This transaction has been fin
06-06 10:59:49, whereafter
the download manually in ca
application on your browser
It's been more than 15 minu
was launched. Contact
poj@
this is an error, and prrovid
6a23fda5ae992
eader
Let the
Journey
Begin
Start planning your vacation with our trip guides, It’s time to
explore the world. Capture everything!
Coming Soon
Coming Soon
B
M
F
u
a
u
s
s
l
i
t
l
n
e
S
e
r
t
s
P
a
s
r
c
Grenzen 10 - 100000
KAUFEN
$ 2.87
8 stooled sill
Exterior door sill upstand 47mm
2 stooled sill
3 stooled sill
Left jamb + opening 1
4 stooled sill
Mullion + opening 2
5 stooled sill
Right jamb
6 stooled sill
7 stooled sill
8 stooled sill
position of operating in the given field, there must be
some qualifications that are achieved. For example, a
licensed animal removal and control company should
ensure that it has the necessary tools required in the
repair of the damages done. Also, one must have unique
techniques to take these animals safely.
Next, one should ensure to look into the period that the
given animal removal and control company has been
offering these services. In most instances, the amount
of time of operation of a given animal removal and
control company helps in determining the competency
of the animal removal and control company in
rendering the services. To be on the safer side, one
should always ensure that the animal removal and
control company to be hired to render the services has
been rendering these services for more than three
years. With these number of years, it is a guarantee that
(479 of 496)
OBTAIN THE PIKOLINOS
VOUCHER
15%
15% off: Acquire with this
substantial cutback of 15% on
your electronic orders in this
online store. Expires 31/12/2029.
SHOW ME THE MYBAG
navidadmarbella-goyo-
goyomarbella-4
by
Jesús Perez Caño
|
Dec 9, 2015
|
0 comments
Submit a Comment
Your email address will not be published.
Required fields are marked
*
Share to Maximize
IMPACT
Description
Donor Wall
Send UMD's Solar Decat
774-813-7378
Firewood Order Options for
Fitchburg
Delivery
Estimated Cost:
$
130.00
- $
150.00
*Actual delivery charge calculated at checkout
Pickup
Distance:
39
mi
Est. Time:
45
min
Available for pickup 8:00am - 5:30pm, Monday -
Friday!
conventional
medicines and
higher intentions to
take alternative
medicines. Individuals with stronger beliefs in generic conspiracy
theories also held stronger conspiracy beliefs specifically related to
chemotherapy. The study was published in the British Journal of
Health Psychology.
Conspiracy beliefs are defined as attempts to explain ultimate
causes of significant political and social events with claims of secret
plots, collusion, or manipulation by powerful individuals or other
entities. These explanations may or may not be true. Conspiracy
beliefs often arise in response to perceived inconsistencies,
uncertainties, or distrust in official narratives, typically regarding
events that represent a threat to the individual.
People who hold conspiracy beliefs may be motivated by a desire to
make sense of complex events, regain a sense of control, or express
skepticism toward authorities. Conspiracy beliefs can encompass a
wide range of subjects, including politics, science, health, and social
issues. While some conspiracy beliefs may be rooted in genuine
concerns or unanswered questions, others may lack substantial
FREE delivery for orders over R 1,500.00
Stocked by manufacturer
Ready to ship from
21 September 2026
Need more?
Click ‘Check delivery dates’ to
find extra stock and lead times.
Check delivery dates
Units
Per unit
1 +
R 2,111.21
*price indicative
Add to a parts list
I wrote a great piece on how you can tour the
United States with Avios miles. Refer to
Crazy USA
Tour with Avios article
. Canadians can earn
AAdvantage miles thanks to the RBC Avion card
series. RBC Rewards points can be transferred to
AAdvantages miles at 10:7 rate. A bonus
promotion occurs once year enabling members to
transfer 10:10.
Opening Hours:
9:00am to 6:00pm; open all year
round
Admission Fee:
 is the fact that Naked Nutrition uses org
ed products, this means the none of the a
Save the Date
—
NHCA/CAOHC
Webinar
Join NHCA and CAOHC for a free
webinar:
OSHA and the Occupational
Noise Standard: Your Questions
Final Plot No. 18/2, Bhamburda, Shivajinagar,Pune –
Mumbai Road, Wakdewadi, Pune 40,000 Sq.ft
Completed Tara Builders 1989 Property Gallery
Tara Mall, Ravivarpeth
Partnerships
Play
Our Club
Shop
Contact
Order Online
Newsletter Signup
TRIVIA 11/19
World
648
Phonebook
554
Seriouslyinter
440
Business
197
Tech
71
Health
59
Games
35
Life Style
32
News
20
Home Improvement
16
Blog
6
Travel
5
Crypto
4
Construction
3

### About this task
Please reproduce the listing from its first line through the line containing "some qualifications that", switching "stooled sill" to "raised sill" and leaving everything else as it stands.

### Problem solution
This transaction has been fin
06-06 10:59:49, whereafter
the download manually in ca
application on your browser
It's been more than 15 minu
was launched. Contact
poj@
this is an error, and prrovid
6a23fda5ae992
eader
Let the
Journey
Begin
Start planning your vacation with our trip guides, It’s time to
explore the world. Capture everything!
Coming Soon
Coming Soon
B
M
F
u
a
u
s
s
l
i
t
l
n
e
S
e
r
t
s
P
a
s
r
c
Grenzen 10 - 100000
KAUFEN
$ 2.87
8 raised sill
Exterior door sill upstand 47mm
2 raised sill
3 raised sill
Left jamb + opening 1
4 raised sill
Mullion + opening 2
5 raised sill
Right jamb
6 raised sill
7 raised sill
8 raised sill
position of operating in the given field, there must be
some qualifications that are achieved. For example, a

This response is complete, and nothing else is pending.